··· Quoted text
CERTIFICATE OF INCORPORATION
                                       OF
                            SOUTH PONCA REALTY CORP.

        1. The name of the corporation is SOUTH PONCA REALTY CORP.

        2. The address of its registered office in the State of Delaware is c/o
The Prentice-Hall Corporation System, Inc., 32 Loockerman Square, Suite L-100,
Dover, Delaware 19901, Kent County.

        3. The nature of the business and purpose of the Corporation is to
purchase, own and manage that certain real property known as 1500 S. Ponca
Street, Baltimore, MD, and the corporation shall have the power to borrow money
for the purchase of said property. The corporation shall conduct no other
business and have no other purpose.

        4. The total number of shares of stock which the corporation shall have
authority to issue is One Thousand (1,000) and the par value of each of such
shares shall be $.001. All such shares are of one class and are shares of Common
Stock.

        S. The name and mailing address of the incorporator is as follows:

        NAME                         MAILING ADDRESS
        ------------------           -----------------------
        Elica D. Garcia C.           1361 Alps Road
                                     Wayne, New Jersey 07470

        6. The corporation is to have perpetual existence.

        7. In furtherance and not in limitation of the powers conferred by
statute, the board of directors is expressly authorized to make, alter or repeal
the by-laws of the corporation.

        8. Meetings of stockholders may be held within or without the State of
Delaware, as the by-laws may provide. The books of the corporation may be kept
(subject to any provision contained in the statutes) outside the State of
Delaware at such place or places as may be designated from time to time by the
board of directors or in the by-laws of the corporation. Election of directors
need not be by written ballot unless the by-laws of the corporation shall so
provide.

        9. Whenever a compromise or arrangement is proposed between this
corporation and its creditors or any class of them and/or between this
corporation and its stockholders or any class of them, any court of equitable
jurisdiction within the State of Delaware may, on the application in a summary
way of this corporation or of any creditor or stockholder thereof or on the
application of any receiver or receivers appointed for this corporation under
the provisions of Section 291 of Title 8 of the Delaware Coda order a meeting of
the creditors or class of creditors, and/or of the stockholders or class of
stockholders of this corporation, as the case may be, to be summoned in such
manner as the said court directs. If a majority in number representing
three-fourths in value of the creditors or class of creditors, and/or of the
stockholders or class of stockholders of this corporation, as the case may be,
agree to any compromise or arrangement and to any reorganization of this
corporation as consequence of such compromise or arrangement, the said
compromise or arrangement and the said reorganization shall, if sanctioned by
the court to which the said





application has been made, be binding on all the creditors or class of
creditors, and/or all the stockholders or class of stockholders, of this
corporation, as the case may be, and also on this corporation.
······
__Short task 1__
Return the stretch of the certificate of incorporation from "1. The name" through "no other purpose.", copied word for word.
__Short task 2__
According to the certificate of incorporation, what real property is the corporation formed to purchase, own and manage?
Base each answer solely on the certificate of incorporation.
··· Given records
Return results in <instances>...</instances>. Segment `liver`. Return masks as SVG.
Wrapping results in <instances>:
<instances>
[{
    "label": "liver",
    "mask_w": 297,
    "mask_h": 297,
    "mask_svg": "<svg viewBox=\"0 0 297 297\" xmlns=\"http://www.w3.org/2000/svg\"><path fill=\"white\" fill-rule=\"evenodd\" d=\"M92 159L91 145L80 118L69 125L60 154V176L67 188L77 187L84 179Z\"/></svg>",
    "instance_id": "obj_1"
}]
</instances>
······
__Finished answer 1__
1. The name of the corporation is SOUTH PONCA REALTY CORP.

        2. The address of its registered office in the State of Delaware is c/o
The Prentice-Hall Corporation System, Inc., 32 Loockerman Square, Suite L-100,
Dover, Delaware 19901, Kent County.

        3. The nature of the business and purpose of the Corporation is to
purchase, own and manage that certain real property known as 1500 S. Ponca
Street, Baltimore, MD, and the corporation shall have the power to borrow money
for the purchase of said property. The corporation shall conduct no other
business and have no other purpose.

__Finished answer 2__
1500 S. Ponca Street, Baltimore, MD.